「夜、寝ない子」が15歳で日本一に 体操界の新星・西山実沙の正体…“遊び場”で育んだ才能「毎日空っぽになるまで」
全日本個人総合選手権女子決勝
体操の全日本個人総合選手権(群馬・高崎アリーナ)は18日、女子決勝が行われ、予選1位だった高校1年生の15歳・西山実沙(なんば体操クラブ/相愛学園高)が110.332点で逃げ切り初優勝。10月の世界選手権(オランダ)の代表に前進した。2028年ロサンゼルス五輪へ向け、一躍、体操界の新星としてスポットライトを浴びた逸材の素顔とは。
接戦を制し、栄冠を手にした。最終演技者となった床運動。会場の視線が集まる中、西山は堂々と舞った。3種目目の平均台の着地で大きくバランスを崩すミスがあり、1点以上あったリードが0.167点まで詰められたが、動じない。「点数ではなく、最後は楽しもう」。最初の着地をピタリと止め、最後までダイナミックに演じ切った。
2位の前回女王・岸里奈を0.101点差で振り切り、嬉し涙。先月まで中学生、土壇場で強心臓を発揮した15歳は「去年から優勝を目指して練習してきたので、達成できた喜びが大きい。緊張はしていたけど、自分らしい演技が最後までできたと思う」と胸を張った。
和歌山出身、相愛学園高(大阪)の1年生。小学校入学前に「夜に寝ないので、ここで遊ばせてほしい」と母に連れられて、なんば体操クラブに入った。「すごく活発な子で、遊んでいる姿を見て、選手に誘った」と同クラブの山崎隆之ヘッドコーチは懐かしむ。

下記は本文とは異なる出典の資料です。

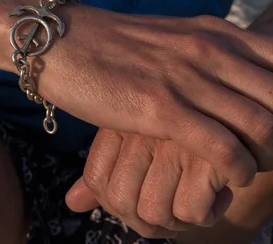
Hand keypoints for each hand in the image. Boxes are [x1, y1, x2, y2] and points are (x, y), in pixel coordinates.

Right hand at [38, 5, 272, 185]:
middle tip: (266, 152)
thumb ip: (201, 53)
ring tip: (251, 168)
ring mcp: (186, 78)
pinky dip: (237, 169)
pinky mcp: (160, 108)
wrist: (59, 42)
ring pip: (262, 126)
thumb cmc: (108, 45)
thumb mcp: (167, 39)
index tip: (270, 122)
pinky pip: (222, 147)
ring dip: (266, 157)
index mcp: (213, 33)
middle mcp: (209, 51)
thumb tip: (222, 76)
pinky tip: (230, 178)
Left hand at [66, 129, 233, 238]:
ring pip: (152, 212)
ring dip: (178, 218)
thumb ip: (106, 172)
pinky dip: (208, 212)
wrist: (249, 103)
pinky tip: (221, 192)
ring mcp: (173, 142)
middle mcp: (141, 129)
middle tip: (174, 205)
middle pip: (120, 202)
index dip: (116, 203)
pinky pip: (190, 211)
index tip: (144, 198)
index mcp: (121, 122)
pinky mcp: (208, 156)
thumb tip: (72, 204)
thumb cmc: (191, 127)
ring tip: (198, 196)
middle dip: (147, 219)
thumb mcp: (140, 138)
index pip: (97, 181)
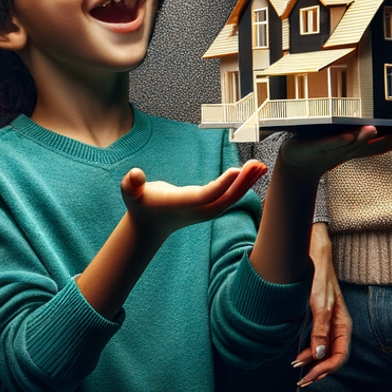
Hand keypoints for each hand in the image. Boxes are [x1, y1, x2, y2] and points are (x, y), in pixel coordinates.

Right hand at [120, 160, 265, 243]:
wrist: (148, 226)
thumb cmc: (139, 204)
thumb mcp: (130, 193)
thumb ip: (131, 184)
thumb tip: (135, 175)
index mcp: (182, 204)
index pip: (205, 196)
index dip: (221, 185)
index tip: (237, 170)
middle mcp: (197, 209)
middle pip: (224, 199)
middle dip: (242, 184)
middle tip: (257, 165)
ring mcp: (204, 210)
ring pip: (230, 199)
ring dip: (247, 184)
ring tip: (261, 167)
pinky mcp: (208, 206)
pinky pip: (229, 197)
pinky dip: (241, 185)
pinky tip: (251, 173)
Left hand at [278, 123, 391, 179]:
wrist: (296, 162)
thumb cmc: (322, 143)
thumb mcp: (342, 134)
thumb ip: (358, 123)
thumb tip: (375, 105)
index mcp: (357, 145)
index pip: (383, 142)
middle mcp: (349, 149)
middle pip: (374, 145)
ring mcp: (331, 149)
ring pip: (351, 145)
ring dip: (364, 138)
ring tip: (375, 128)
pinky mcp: (312, 147)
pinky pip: (327, 144)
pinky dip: (338, 141)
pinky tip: (348, 135)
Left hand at [293, 223, 351, 385]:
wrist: (312, 255)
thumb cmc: (319, 277)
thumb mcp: (319, 304)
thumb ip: (320, 329)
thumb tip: (319, 354)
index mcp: (343, 325)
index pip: (340, 356)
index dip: (326, 369)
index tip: (311, 375)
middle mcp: (337, 327)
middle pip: (332, 357)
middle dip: (317, 370)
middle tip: (301, 379)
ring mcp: (328, 323)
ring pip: (323, 350)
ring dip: (311, 362)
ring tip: (297, 368)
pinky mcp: (319, 319)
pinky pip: (317, 341)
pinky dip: (308, 350)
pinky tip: (299, 354)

昨年の全日本選手権は、段違い平行棒で落下するなど、ミスが出て8位。そこから技の難易度を上げて、レベルアップを図った。この日は封印したが、F難度の大技も持つ。世界ジュニア選手権では個人総合で銅メダル、種目別床運動で優勝。元気いっぱいだった少女は、五輪経験のある年長の実力者たちも抑えて15歳で日本一になった。

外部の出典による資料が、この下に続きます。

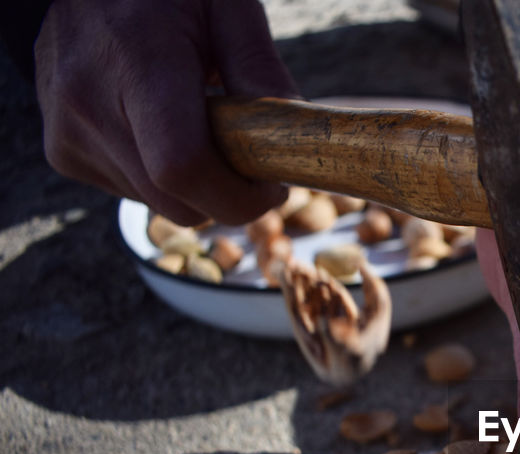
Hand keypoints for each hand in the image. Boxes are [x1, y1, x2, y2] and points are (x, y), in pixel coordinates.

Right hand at [33, 0, 298, 224]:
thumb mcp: (225, 7)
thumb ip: (259, 69)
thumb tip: (292, 137)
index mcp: (135, 62)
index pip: (183, 166)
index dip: (237, 195)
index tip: (272, 187)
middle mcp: (90, 105)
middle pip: (177, 200)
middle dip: (227, 196)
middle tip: (250, 161)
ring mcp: (70, 134)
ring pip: (159, 205)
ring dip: (196, 186)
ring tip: (197, 127)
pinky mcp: (64, 153)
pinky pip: (134, 193)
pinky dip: (163, 179)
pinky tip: (161, 130)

村上強化本部長が向ける28年ロス五輪への期待「鍵を握る選手になる」
山崎コーチは、愛弟子について「そこまでポテンシャルのある選手ではない」と明かす。その理由に、強さの一端が滲む。
「度胸のある選手。持って生まれたものもあるけど、努力だと思う。真面目なので、手を抜くことをあまり知らない。毎日、体力が空っぽになるまで一生懸命に練習する。練習後も、体育館でしこたま遊んでいる(笑)」
才能を後天的な努力で伸ばしてきた15歳。戴冠を見届けた日本体操協会の村上茉愛女子強化本部長も「メンタル面の強さは彼女の武器。今、これだけ難しい技ができているので、質を高めていければ、ロス五輪に向けても鍵を握る選手になると思う。頼もしい存在です」と2年後に期待を寄せた。

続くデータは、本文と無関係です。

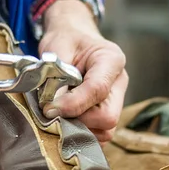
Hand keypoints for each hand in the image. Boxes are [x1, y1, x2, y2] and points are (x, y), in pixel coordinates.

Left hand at [38, 0, 127, 142]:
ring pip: (106, 129)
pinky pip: (101, 133)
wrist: (73, 36)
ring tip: (59, 114)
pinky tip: (67, 119)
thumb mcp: (57, 50)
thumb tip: (52, 107)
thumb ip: (56, 77)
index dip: (72, 104)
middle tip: (54, 113)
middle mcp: (119, 82)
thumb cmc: (65, 40)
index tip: (49, 109)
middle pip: (108, 116)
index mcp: (111, 59)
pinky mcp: (109, 111)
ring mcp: (117, 99)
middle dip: (79, 119)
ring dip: (80, 128)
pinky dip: (83, 132)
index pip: (97, 89)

今大会は10月の世界選手権2次選考会を兼ねて実施。女子は5枠で、今大会の得点の半分を持ち越して行われる5月のNHK杯の成績で代表が決まる。17歳で迎えるロス五輪で団体メダルを獲得することが大きな目標。「そこに貢献できるように安定感をもっと高めて、点数を出せるようにしたい」と西山。体操界にまた一人、楽しみな選手が現れた。